Retail. The West delays whilst the East is innovating
From Hong Kong to the Emirates, the retail of tomorrow is being invented in the Far East. Where business has reopened, retailers and property companies are charting a new course. Business practices and trends are in place that would astonish the old guard 3 months ago.
Asia and the Emirates are one step ahead in the global health crisis, and for retailers, showing how to initially manage the aftermath. Whilst Europe and the U.S.A. are protecting themselves with restrictive health measures while trying to hold on to loans, others are inventing the retail of tomorrow. We examine how the battle lines are shifting.

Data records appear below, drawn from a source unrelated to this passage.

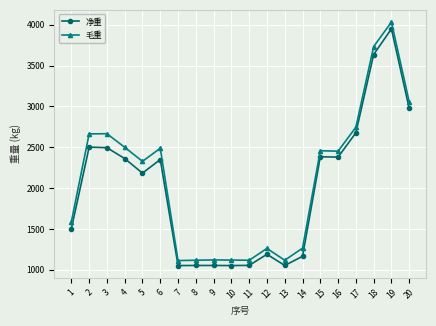

At which label does 毛重 first exceed 2452?

2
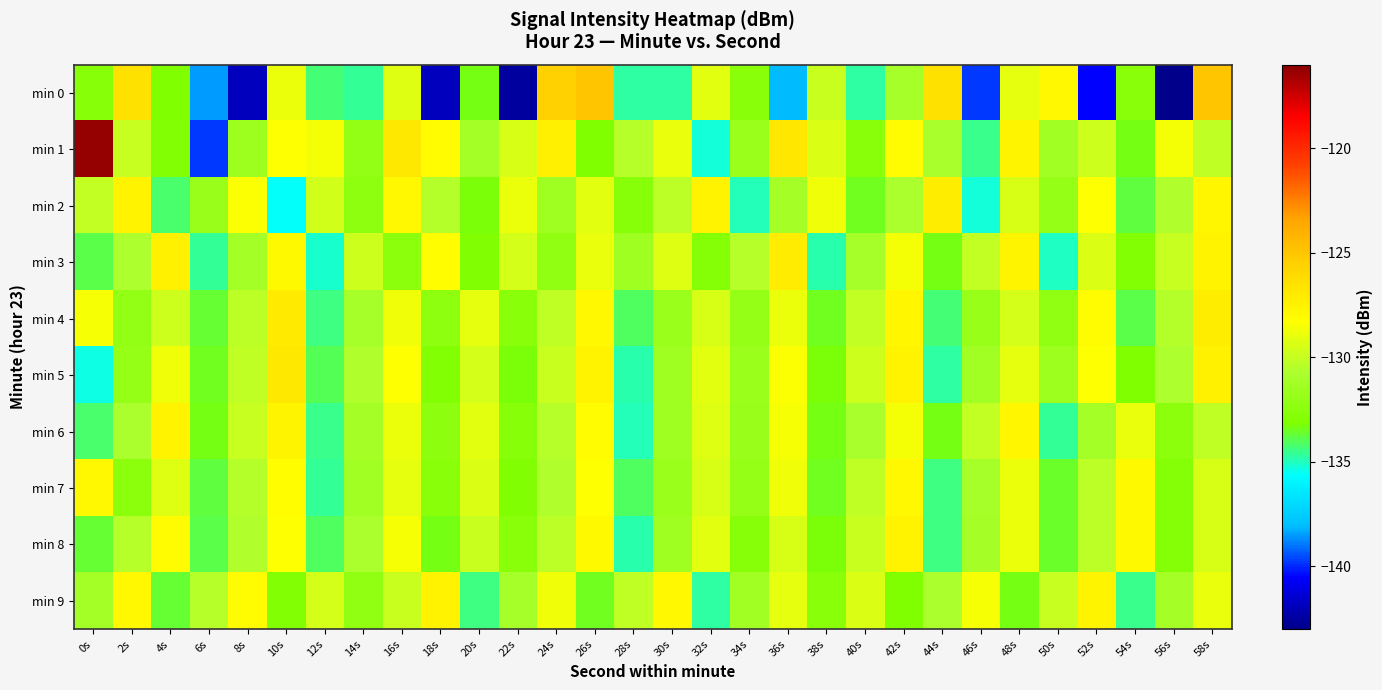

What is the total value across all series at 12s?

-1328.9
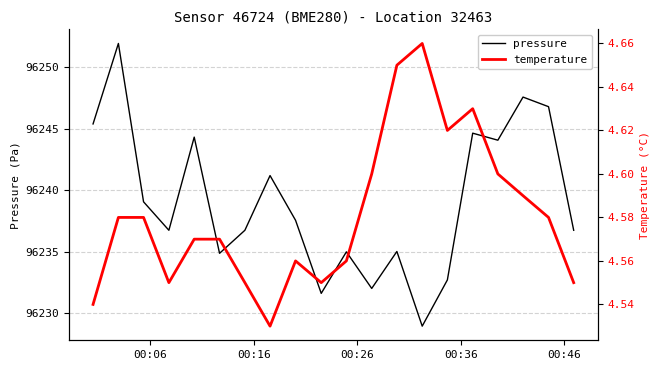

What is the highest value of the pressure series?

96251.9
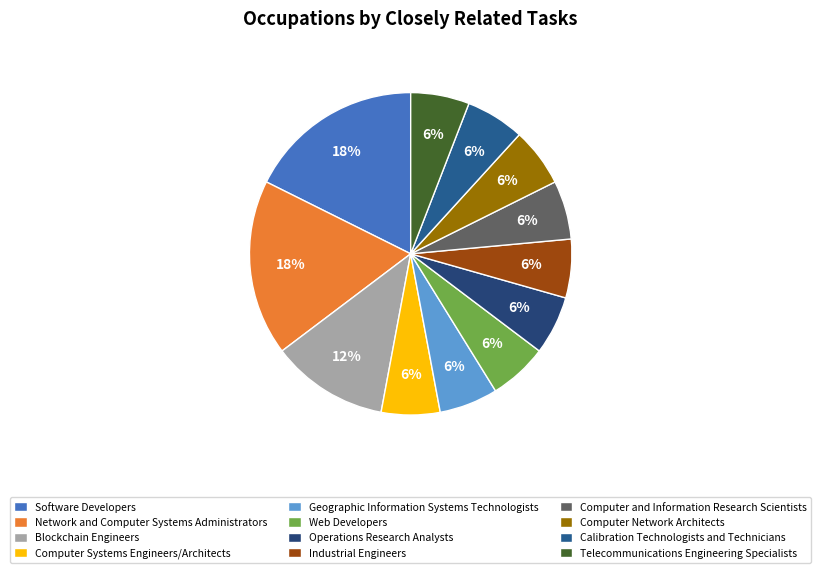

What is the ratio of the value at Software Developers to the value at Industrial Engineers?

3.0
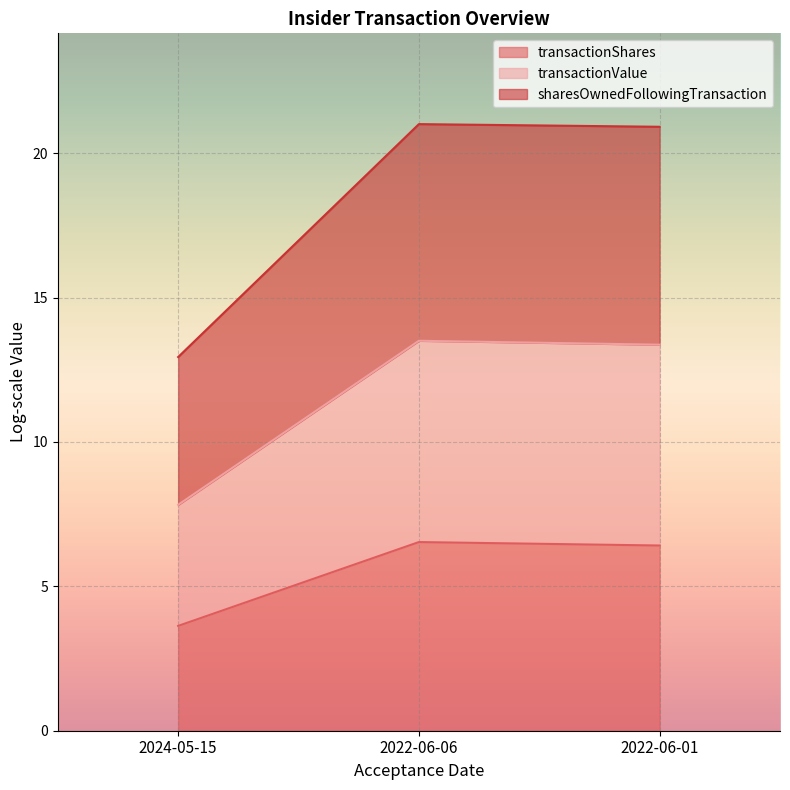

Count the transactionShares values in the range 3 to 6.

1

Omnichannel is no longer optional. For those who have delayed implementation, the market players show this is THE short-term priority. An example is the fashion sector. Front line retailers receive a million pieces from Asia and deliver more than 90% to stores for sale, with only a small number of products held for the e-commerce warehouse. By redirecting products already in a store to be sold via e-commerce, retailers satisfy customer demand even if the item is not in a warehouse. Historically, this was “out of stock”, whereas now margins improve. The proof of this flexibility is the ability to quickly invest in omnichannel projects. Driss Iziki, Sales Manager Africa-Middle East at Cegid Group, said, “3 months ago, customers were telling our consultants “Your idea to deliver from a from store is quite good.” Today they tell us “We want to implement this immediately.” He added, “In beauty, home decoration and D.I.Y., our retail operational clients are highly attuned to digital solutions. The difference in listening to their appreciation of technology is mind-boggling. Some are really stuck but are able to decide very quickly on IT projects that will generate turnover and cash in the next 6 months”. This pure omnichannel shift is not simple. “Stores have converted completely to process ‘ship from store’, but for staff, it’s not that simple,” says Guillaume Darrasse, C.E.O. of Invivo Retail (Gamm Vert and Jardiland garden centres). “You tell the staff you had recruited for their sales and customer relations skills to switch to running a warehouse job. They are now measured by flow management objectives (number of orders prepared / hour). It’s no longer the same job”. Another proof of this resolutely multi-channel retailing is in the market at Maghreb, where many franchisees are asking Head Office to give them control of e-commerce. The franchisee of 1.2.3. and Etam in Morocco want to take over e-commerce activity, previously managed by a parent company. This is a strong sign in a country where online sales have been underdeveloped.